The Rothko Chapel is closed to the public for an indefinite period of time due to damage from Hurricane Beryl. The Welcome House is open 11 am to 5 pm Tuesday through Sunday. Please continue to check our website for updates related to opening hours as more information becomes available.

event

2021 Annual MLK Birthday Celebration: The Radical King and the Quest to Change America

Vimeo Livestream, 6pm CDT
2021 Annual MLK Birthday Celebration​​​​​
The Radical King and the Quest to Change America
Free event with suggested contributions $5-20


Today, Rev. Dr. Martin Luther King, Jr. is celebrated for his 'dream' of a just America, but by the end of his career King was calling for a "radical reconstruction" of the United States.
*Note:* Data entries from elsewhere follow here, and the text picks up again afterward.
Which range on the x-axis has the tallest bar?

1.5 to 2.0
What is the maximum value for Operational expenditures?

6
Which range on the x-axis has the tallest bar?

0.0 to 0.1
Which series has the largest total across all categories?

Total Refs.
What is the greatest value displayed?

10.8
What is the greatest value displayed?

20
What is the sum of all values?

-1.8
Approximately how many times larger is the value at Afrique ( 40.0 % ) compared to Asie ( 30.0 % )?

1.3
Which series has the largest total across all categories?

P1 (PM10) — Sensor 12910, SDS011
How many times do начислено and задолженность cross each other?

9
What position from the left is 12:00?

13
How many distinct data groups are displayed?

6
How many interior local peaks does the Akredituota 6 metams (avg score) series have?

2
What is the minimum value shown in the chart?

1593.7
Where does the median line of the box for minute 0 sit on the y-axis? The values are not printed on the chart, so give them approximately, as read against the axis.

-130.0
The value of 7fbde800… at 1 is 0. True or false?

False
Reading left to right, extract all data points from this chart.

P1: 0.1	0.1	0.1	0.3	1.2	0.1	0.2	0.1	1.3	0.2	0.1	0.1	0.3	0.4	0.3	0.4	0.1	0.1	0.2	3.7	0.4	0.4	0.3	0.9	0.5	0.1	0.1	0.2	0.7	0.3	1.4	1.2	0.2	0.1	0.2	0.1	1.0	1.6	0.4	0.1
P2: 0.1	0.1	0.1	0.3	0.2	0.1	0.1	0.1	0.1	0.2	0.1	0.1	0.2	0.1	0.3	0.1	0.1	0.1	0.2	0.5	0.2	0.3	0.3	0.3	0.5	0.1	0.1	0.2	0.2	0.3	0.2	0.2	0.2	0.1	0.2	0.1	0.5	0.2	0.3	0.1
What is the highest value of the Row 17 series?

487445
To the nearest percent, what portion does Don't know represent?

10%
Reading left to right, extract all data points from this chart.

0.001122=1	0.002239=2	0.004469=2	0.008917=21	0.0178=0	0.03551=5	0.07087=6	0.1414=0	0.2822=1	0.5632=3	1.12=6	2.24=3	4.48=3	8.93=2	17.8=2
What compelled the transformation of King's ideas and what do they tell us about our society today? For the 2021 Annual MLK Birthday Celebration, Keeanga-Yamahtta Taylor engaged these questions in hopes of unlocking the ideas and strategies necessary to enact effective and lasting change in the United States. A Q&A session followed the lecture, moderated by Brandon Mack, community activist and lead organizer for Black Lives Matter: Houston. 

The Chapel started this important annual gathering in 1979 to connect the contemporary implications of Dr. King’s legacy to the ongoing struggle for civil and human rights, captured through artist Barnett Newman’s Broken Obelisk. This sculpture, located on the plaza adjacent to the Chapel, is dedicated to Dr. King.

About the Presenter
Keeanga-Yamahtta Taylor is an Assistant Professor in the Department of African-American Studies at Princeton University. She is author of Race for Profit: How Banks and the Real Estate Industry Undermined Black Homeownership, published in 2019 by the University of North Carolina Press, longlisted for a National Book Award for nonfiction and a 2020 finalist for the Pulitzer in History. Taylor’s book From #BlackLivesMatter to Black Liberation, won the Lannan Cultural Freedom Award for an Especially Notable Book in 2016. She is also editor of How We Get Free: Black Feminism and the Combahee River Collective, which won the Lambda Literary Award for LGBTQ nonfiction in 2018. Taylor is a columnist for The New Yorker. 

About the Moderator
Brandon Mack is a community activist and sociologist dedicated to issues related to the intersections of race, gender, and sexual orientation. He is a lead organizer with Black Lives Matter: Houston, Co-Chapter Director of New Leaders Council - Houston, Screening Committee and Education and Advocacy Chair of the Houston GLBT Political Caucus, and Research Coordinator for the Mayor’s LGBTQ+ Advisory Board. Mack is currently a Ph.D. student in the Higher Education Leadership & Policy Studies at University of Houston.